La máscara de Baltasar
En los Almacenes Maravillas necesitaban un rey mago. No pierdo nada por intentarlo, me dije. Cubrí el impreso de solicitud y con las mentiras precisas lo dejé en las oficinas de la última planta. Mentí en ocupaciones anteriores y en aficiones, nada grave. A los dos días me llamaron. Allí estábamos tres. Ya sabéis lo que hay, nos dijo el encargado. Tú, me dijo a mí, serás Baltasar. No se me ocurrió preguntar por qué yo. El encargado inició su lista de recomendaciones: ante todo mucha amabilidad, unos caramelos y tal, pero nada de entreteneros con los chavales que a los padres no les gusta esperar en la cola. Lo importante es la foto. Quiero sonrisas en la foto, quiero que los padres compren la cara de sus pequeños diablillos con vuestra jeta sonriente. ¿Entendido? El encargado era un tipo metódico y no me cayó mal. Bueno, no tiene que ser tan difícil, pensé.

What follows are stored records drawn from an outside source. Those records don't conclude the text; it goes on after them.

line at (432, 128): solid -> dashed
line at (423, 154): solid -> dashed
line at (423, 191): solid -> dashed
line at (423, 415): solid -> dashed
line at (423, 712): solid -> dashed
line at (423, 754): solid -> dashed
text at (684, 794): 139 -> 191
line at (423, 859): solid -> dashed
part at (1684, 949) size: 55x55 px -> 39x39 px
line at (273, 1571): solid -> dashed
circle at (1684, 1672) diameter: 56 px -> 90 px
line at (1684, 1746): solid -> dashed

Nos citó al día siguiente a las cuatro y media de la tarde. Llegamos puntuales y él no. En el tiempo que estuvimos esperando pude observar a mis dos compañeros, Gaspar y Melchor. El figurante que haría de Gaspar se llamaba justamente Gaspar y era la segunda vez que lo cogían. Melchor sin embargo dijo llamarse Mario. Son tipos normales, me dije. Ni jóvenes ni viejos, ni alegres ni tristes, ni especialmente amables ni huraños. Charlamos un rato acerca del trabajo y en esto escuchamos atentos las explicaciones de Gaspar. Su experiencia lejos de animarme me entristeció, no así a Melchor que celebró algunas anécdotas y no dejó de admirarse de la coincidencia de que Gaspar se llamase Gaspar.
Cuando llegó el encargado nos preguntó incómodo que a qué esperábamos para disfrazarnos. Tomé conciencia entonces de mi situación. A mí nunca me gustó disfrazarme, las pocas veces que lo había hecho viví el disfraz como un cuerpo inesperado que me asfixiaba. Una vez que me había puesto una careta de cartón, al verme en un espejo a través de los círculos de los ojos, me enfrenté a un sonámbulo que no era yo. Tendría que haber dimitido de rey mago allí mismo, pero ya era tarde. En el sótano de los Almacenes Maravillas nos esperaban los útiles del disfraz: las barbas postizas, las túnicas y capas, las babuchas, los turbantes y coronas, los adornos. A mí el betún.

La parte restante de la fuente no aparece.